Il comma 4 pone a carico dell’operatore gli oneri derivanti dalla sospensione o dalla revoca. 

Il successivo articolo 10, relativo al trasferimento dell’attività spaziale o della proprietà dell’oggetto spaziale, prescrive che in ogni caso lo stesso sia autorizzato dall’Autorità responsabile. 

Alla medesima disciplina è assoggettata l’ipotesi in cui siano trasferiti la proprietà, la gestione o il controllo di un oggetto spaziale lanciato in orbita, specificando che l’autorizzazione è necessaria qualora lo stesso sia impiegato in attività spaziali sottoposte ad autorizzazione ai sensi del presente disegno di legge. 

Il comma 2 prevede che in questo caso i tempi del procedimento autorizzatorio siano dimezzati, così come l’importo del contributo previsto per la richiesta di autorizzazione. 
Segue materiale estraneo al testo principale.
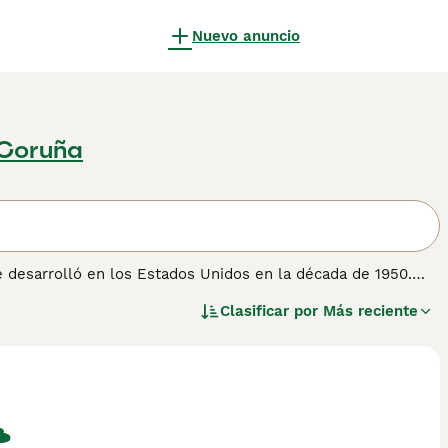
Nuevo anuncio
 Coruña
 desarrolló en los Estados Unidos en la década de 1950.
o que significa que han heredado algunos de los rasgos de
Clasificar por
Más reciente
de personas y forman vínculos excepcionalmente fuertes
 familiares. Son muy inteligentes, y compartir un hogar con
aya momentos aburridos cuando están alrededor. Lee
obre esta raza de gato.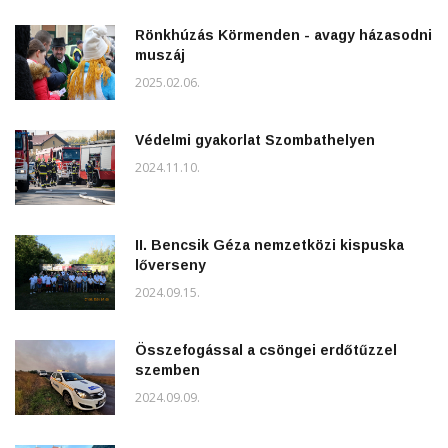
Rönkhúzás Körmenden - avagy házasodni
muszáj
2025.02.06.
Védelmi gyakorlat Szombathelyen
2024.11.10.
II. Bencsik Géza nemzetközi kispuska
lőverseny
2024.09.15.
Összefogással a csöngei erdőtűzzel
szemben
2024.09.09.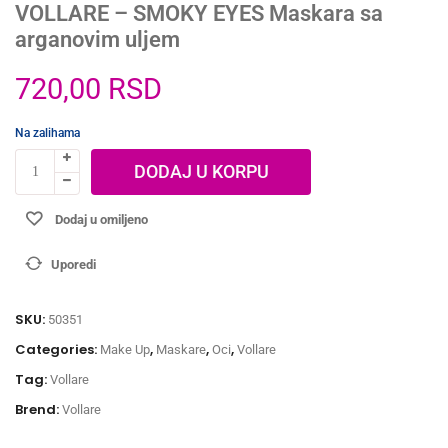
VOLLARE – SMOKY EYES Maskara sa
arganovim uljem
720,00
RSD
Na zalihama
DODAJ U KORPU
Dodaj u omiljeno
Uporedi
SKU:
50351
Categories:
,
,
,
Make Up
Maskare
Oci
Vollare
Tag:
Vollare
Brend:
Vollare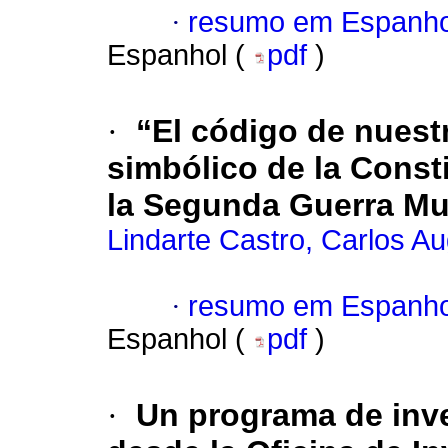
·
resumo em Espanho
Espanhol (
pdf
)
·
“El código de nuest
simbólico de la Const
la Segunda Guerra Mu
Lindarte Castro, Carlos A
·
resumo em Espanho
Espanhol (
pdf
)
·
Un programa de inve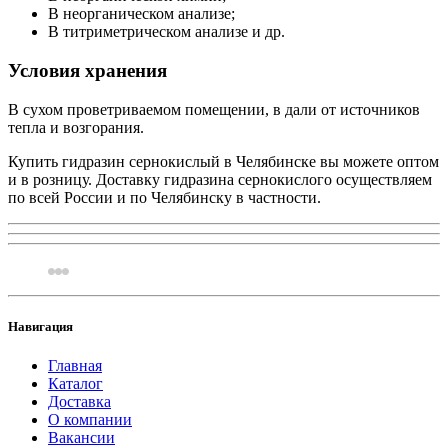
В неорганическом анализе;
В титриметрическом анализе и др.
Условия хранения
В сухом проветриваемом помещении, в дали от источников
тепла и возгорания.
Купить гидразин сернокислый в Челябинске вы можете оптом
и в розницу. Доставку гидразина сернокислого осуществляем
по всей России и по Челябинску в частности.
Навигация
Главная
Каталог
Доставка
О компании
Вакансии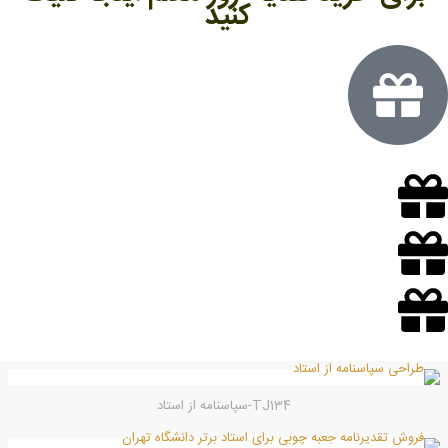
کنید
TJ134-سپاسنامه از استاد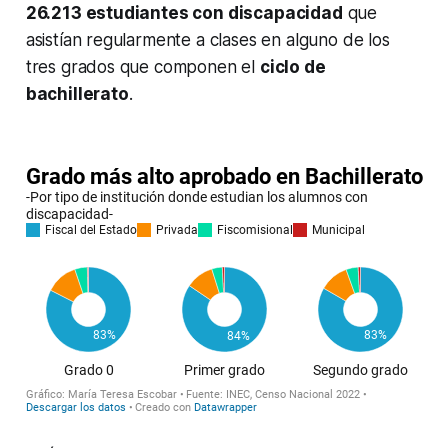
26.213 estudiantes con discapacidad
que
asistían regularmente a clases en alguno de los
tres grados que componen el
ciclo de
bachillerato
.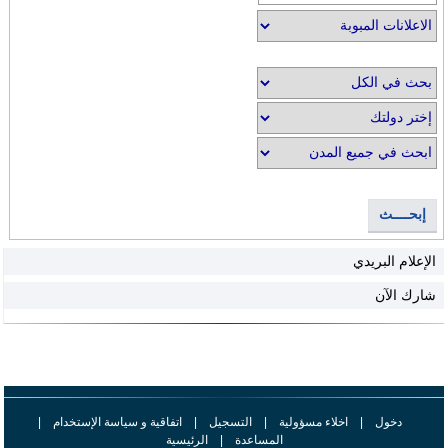
إبحــــث
الإعلام البريدي
شارك الآن
دخول
|
اخلاء مسؤولية
|
التسجيل
|
اتفاقية و سياسة الإستخدام
|
المساعدة
|
الرئيسية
Il comma 3 specifica che il procedimento previsto per il trasferimento dell’attività spaziale o della proprietà dell’oggetto spaziale si applica anche per le autorizzazioni estere, le quali, appunto, sono solo riconosciute e quindi formalmente non munite di un’autorizzazione italiana. 

L’ipotesi di trasferimento presa in considerazione dalla norma è di tipo volontario e si distingue dall’ipotesi di cui all’articolo precedente, in cui invece lo stesso è operato dallo Stato iure imperii. 

L’articolo 11 disciplina lo svolgimento dell’attività di vigilanza sulle autorizzazioni concesse individuando nell’Agenzia spaziale italiana l’autorità preposta.